Owners to gain
September 10, 1990
The idea behind the editorial “Owner strain:student gain,” (Sept. 7,1990) is that as the vacancy rate of student apartment complexes goes up, due to new units coming on stream, such as Polarbek’s proposed complex at Hillcrest and Annie Glidden, owners (including Polarbek) will strain and students will gain.
How? Vacancies are a cost along with taxes, insurance and interest payments. Owners have been “under strain” from rising vacancies and other costs for at least three years. Yet, student’s rents have not come down.
Students have more choices to what and where they rent, not cheaper rent. Short of some catastrophe triggering world-depression, so that students can’t go on paying at the going rate, I don’t think student rents are likely to come down in the future, either.
In fact, the cost of new money, not to mention additional vacancies these new complexes create, should drive student rents up soon and smartly.
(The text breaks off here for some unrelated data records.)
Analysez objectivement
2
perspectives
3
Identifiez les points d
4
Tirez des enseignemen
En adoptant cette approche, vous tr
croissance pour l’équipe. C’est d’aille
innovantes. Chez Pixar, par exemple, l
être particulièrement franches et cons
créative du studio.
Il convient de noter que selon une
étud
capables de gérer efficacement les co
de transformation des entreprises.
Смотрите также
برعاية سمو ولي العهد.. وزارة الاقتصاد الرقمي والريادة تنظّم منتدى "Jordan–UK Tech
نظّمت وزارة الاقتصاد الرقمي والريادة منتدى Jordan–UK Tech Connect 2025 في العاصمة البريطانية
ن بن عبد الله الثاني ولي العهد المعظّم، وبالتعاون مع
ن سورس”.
The Star editorial, unlike the scenario sketched in this letter, presupposes owner panic, i.e. rounds of rent reductions as the vacancy rate goes up.
So let’s suppose these owners are panic-stricken with every million dollars they plunk down. On top of shouldering their share of the rising vacancy rate, they’ve got to deal with such things as, say, a recent sharp rise in the price of concrete. Poor owners!
Just picture it. NIU students lounging around in saunas, bouncing tennis balls on brand new courts, swimming their laps in a new Olympic-size pool after a hard day at the computer lab.
Best of all, waving rent reduction slips under their parents’ noses—slips issued to them by stressed-out panic-stricken vacancy-plagued landlords who got caught in a deteriorating DeKalb student housing market.
Possible? Sure. Likely? I don’t think so. New student apartment complexes get built when money from in or out of town spots a chance to jack-up existing student rents.
The principle at work here is not that when a new player comes to town an old player folds. This principle applies when the traffic won’t bear more. Rather, the principle is that everybody plays and prices escalate.
So new student apartment complexes are built despite a rising vacancy rate, and everybody—taxing bodies, insurance companies, bankers, developers—wins. Everybody, that is, except students. The editorial caption should have read: “Owner gain; student pain.”